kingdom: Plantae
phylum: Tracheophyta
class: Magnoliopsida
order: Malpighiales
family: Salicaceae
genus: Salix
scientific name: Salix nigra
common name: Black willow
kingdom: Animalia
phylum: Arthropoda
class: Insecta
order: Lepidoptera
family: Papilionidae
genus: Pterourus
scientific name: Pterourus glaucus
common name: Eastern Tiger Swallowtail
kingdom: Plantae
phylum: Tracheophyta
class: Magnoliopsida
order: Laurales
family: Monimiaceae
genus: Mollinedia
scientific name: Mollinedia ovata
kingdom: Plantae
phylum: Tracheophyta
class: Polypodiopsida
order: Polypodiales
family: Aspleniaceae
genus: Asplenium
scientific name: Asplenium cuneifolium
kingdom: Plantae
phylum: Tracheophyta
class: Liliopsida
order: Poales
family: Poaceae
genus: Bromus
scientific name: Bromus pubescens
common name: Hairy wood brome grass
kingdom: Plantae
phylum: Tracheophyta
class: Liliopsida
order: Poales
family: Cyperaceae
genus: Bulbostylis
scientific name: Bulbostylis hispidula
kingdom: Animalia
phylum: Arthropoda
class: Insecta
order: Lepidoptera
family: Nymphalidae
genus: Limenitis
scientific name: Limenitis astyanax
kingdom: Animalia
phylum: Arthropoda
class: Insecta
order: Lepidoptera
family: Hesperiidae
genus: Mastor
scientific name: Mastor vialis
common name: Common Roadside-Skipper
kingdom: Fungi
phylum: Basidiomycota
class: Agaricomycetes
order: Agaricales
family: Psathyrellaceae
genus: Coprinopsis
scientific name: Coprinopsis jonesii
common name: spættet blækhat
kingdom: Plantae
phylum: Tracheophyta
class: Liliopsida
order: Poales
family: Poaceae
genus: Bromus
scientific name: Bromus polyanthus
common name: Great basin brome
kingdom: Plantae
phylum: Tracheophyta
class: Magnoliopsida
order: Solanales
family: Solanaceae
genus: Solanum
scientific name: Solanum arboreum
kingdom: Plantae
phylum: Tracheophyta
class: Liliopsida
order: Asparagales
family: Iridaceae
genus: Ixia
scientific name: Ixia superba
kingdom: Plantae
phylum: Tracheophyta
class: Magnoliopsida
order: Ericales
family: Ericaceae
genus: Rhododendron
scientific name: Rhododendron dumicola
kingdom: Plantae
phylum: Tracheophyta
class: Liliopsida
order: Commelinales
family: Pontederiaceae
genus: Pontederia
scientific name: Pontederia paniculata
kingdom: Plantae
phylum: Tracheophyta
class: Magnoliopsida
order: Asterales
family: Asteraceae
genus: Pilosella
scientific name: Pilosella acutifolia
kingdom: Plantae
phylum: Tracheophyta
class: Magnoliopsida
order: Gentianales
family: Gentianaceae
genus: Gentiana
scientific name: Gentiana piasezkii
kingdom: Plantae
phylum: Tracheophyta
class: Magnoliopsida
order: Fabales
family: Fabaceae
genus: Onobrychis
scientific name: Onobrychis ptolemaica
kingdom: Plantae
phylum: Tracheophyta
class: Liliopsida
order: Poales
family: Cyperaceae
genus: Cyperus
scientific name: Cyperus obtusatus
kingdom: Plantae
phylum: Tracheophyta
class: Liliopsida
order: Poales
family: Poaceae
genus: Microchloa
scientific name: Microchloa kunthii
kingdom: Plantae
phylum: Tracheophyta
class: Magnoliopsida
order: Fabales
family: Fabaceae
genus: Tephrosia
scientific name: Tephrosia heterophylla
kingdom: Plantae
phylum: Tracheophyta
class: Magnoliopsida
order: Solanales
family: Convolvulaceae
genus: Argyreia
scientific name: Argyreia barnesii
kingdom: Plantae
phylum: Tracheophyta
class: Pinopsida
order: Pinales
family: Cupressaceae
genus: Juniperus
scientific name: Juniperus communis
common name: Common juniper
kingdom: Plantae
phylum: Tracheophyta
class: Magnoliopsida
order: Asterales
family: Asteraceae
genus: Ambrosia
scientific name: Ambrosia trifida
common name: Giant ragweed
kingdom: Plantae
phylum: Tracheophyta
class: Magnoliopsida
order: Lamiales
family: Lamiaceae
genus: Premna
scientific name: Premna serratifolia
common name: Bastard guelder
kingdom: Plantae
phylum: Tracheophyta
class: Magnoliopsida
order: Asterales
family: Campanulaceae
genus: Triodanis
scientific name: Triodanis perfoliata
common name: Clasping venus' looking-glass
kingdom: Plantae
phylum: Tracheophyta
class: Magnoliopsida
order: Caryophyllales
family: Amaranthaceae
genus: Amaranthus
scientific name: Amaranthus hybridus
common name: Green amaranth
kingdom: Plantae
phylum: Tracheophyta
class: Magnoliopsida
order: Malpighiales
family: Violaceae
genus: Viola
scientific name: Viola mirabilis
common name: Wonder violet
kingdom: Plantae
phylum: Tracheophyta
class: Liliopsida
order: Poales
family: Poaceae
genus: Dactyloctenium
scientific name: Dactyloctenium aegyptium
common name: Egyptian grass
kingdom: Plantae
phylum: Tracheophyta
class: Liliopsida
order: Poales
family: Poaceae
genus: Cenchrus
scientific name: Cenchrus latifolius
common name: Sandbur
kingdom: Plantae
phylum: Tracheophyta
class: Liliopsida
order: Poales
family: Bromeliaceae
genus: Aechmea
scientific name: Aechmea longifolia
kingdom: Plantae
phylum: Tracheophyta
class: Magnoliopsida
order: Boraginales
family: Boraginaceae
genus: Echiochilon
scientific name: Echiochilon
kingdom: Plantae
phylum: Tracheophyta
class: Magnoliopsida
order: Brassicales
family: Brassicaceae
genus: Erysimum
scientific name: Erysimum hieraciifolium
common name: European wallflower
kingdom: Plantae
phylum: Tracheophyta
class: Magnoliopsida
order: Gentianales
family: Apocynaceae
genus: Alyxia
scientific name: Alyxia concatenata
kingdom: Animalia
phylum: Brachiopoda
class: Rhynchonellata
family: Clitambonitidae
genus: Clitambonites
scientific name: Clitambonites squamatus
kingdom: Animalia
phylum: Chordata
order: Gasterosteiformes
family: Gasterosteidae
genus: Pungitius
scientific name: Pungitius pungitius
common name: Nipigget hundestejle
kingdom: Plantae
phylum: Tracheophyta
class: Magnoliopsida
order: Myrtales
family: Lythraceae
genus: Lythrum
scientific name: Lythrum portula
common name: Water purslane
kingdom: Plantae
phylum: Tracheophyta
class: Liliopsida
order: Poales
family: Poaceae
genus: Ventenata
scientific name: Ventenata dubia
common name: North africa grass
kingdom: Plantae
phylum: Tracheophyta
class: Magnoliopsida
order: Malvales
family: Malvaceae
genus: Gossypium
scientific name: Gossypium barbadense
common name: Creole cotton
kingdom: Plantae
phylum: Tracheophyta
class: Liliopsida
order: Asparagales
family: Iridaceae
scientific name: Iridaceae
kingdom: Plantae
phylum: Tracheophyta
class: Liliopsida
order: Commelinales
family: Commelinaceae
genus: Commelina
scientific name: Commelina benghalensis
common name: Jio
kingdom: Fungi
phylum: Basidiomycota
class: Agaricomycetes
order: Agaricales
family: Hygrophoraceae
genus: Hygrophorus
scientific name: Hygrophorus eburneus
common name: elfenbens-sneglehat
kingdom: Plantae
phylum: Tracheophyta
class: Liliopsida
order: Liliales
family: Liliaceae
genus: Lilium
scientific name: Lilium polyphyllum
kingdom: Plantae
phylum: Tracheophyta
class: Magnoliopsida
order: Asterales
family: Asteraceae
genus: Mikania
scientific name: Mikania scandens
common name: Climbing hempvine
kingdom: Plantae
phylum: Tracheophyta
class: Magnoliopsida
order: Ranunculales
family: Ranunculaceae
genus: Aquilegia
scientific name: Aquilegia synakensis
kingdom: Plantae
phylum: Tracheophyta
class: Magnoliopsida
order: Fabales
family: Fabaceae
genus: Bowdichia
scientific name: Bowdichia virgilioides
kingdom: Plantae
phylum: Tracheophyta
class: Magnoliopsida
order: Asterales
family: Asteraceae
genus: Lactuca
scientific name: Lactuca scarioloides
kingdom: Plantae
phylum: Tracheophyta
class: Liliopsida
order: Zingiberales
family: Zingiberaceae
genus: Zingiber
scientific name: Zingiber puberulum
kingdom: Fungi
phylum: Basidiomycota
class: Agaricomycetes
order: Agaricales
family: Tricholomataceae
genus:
——
**SHORT PROBLEM**:
Go through the records above and copy out each line that contains the word "grass", keeping the lines in their original order.

**ANSWER**:
common name: Hairy wood brome grass
common name: Egyptian grass
common name: North africa grass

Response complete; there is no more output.